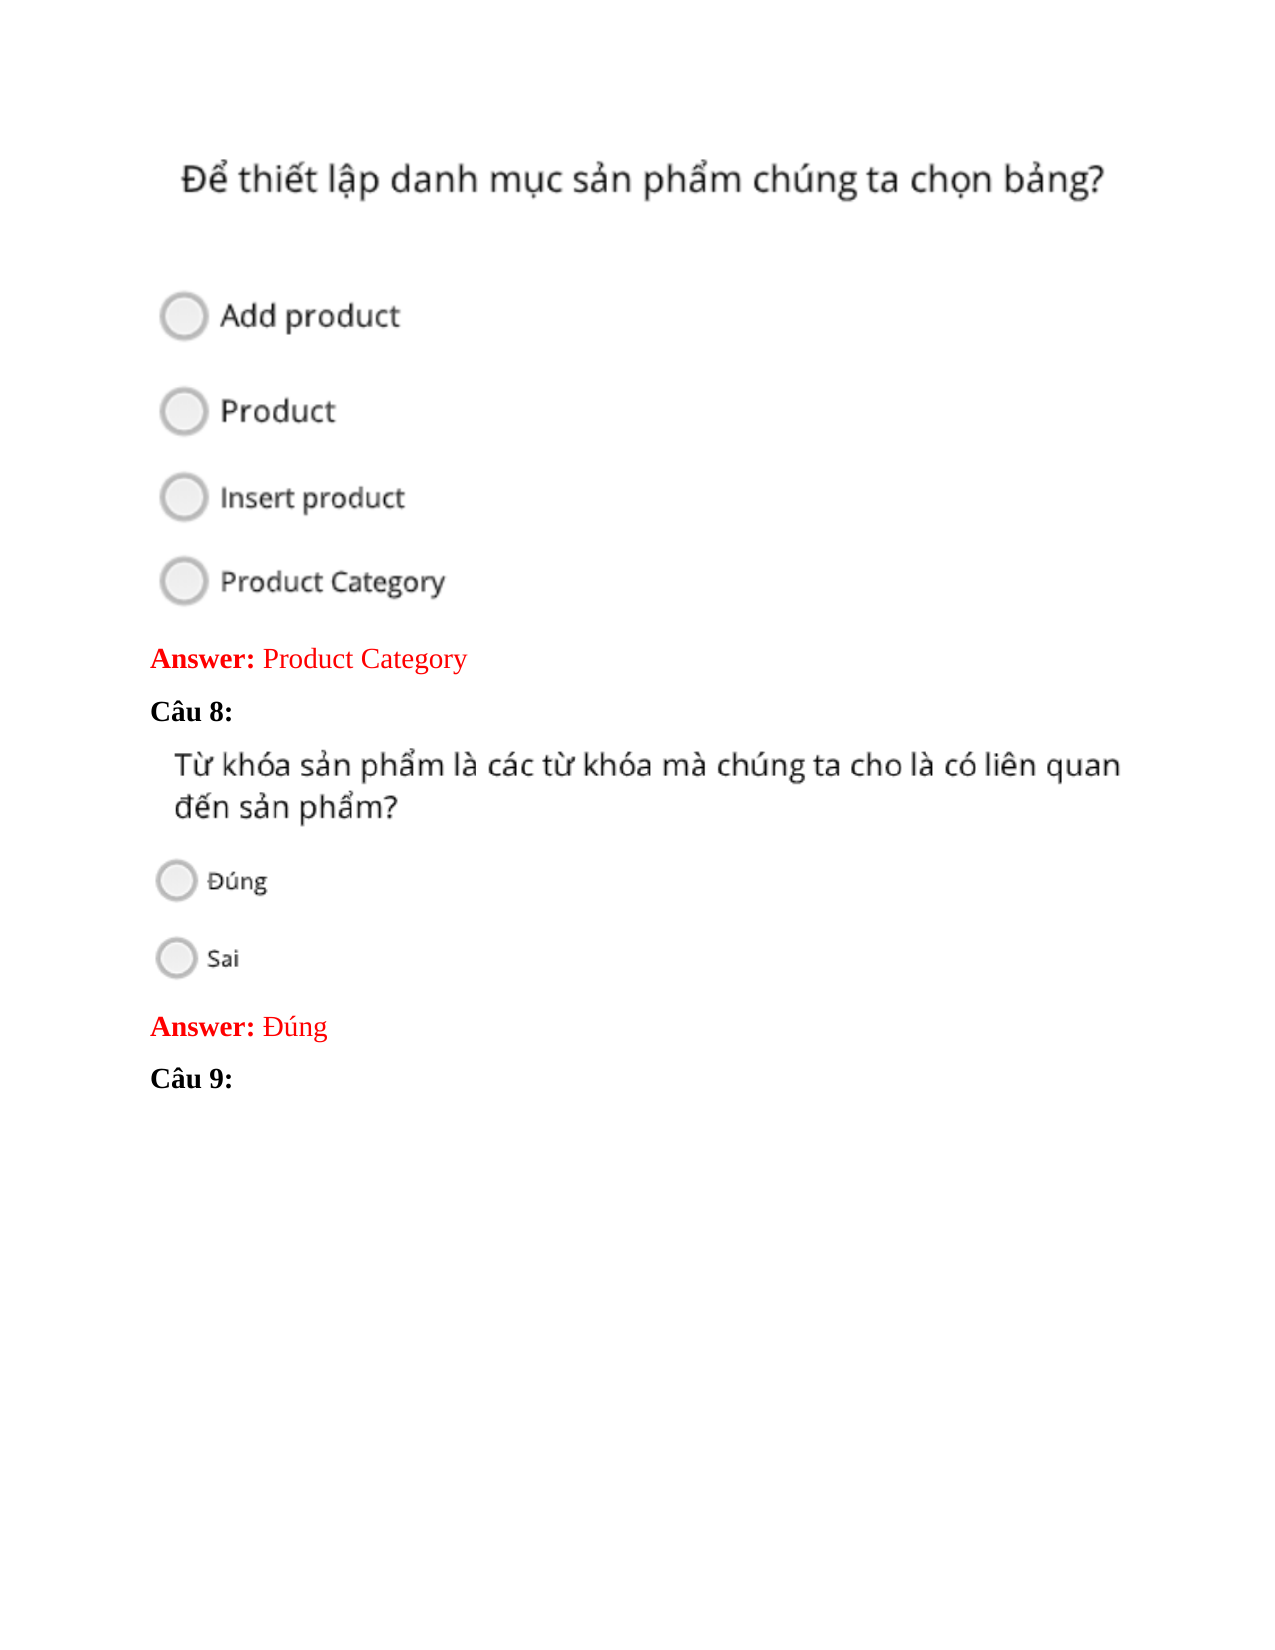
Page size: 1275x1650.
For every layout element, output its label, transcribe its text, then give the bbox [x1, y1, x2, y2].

text Câu 8: [150, 694, 1125, 727]
picture [150, 150, 1125, 623]
picture [150, 746, 1125, 990]
text Answer: Đúng [150, 1009, 1125, 1042]
text Answer: Product Category [150, 641, 1125, 675]
text Câu 9: [150, 1061, 1125, 1095]
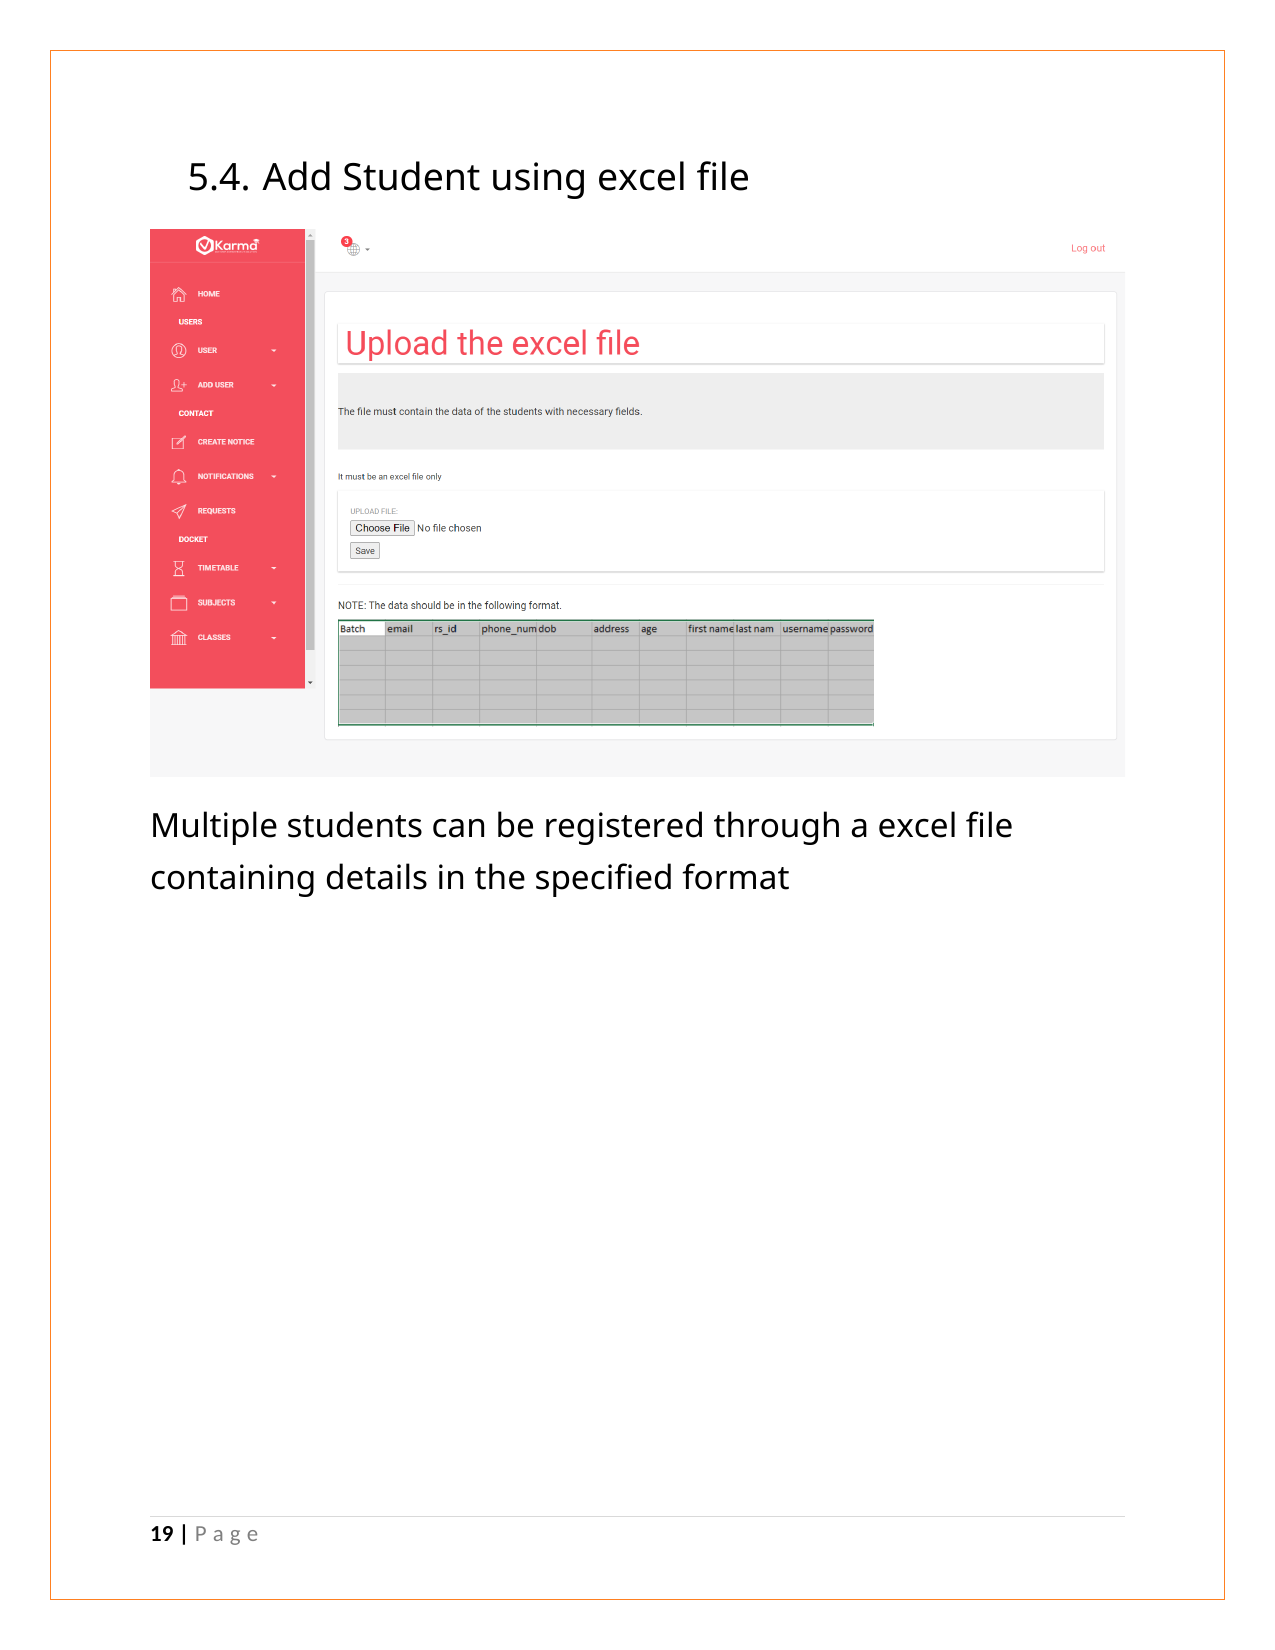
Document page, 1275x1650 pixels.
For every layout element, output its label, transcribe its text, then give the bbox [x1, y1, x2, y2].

════

Restate the records word for word, omitting images.

Page size: 1275x1650.
For every layout element, output its label, transcribe its text, then give the bbox [x1, y1, x2, y2].

text Câu 8: [150, 694, 1125, 727]
picture [150, 150, 1125, 623]
picture [150, 746, 1125, 990]
text Answer: Đúng [150, 1009, 1125, 1042]
text Answer: Product Category [150, 641, 1125, 675]
text Câu 9: [150, 1061, 1125, 1095]
Document page, 1275x1650 pixels.
For every layout element, output its label, transcribe its text, then give the bbox [x1, y1, x2, y2].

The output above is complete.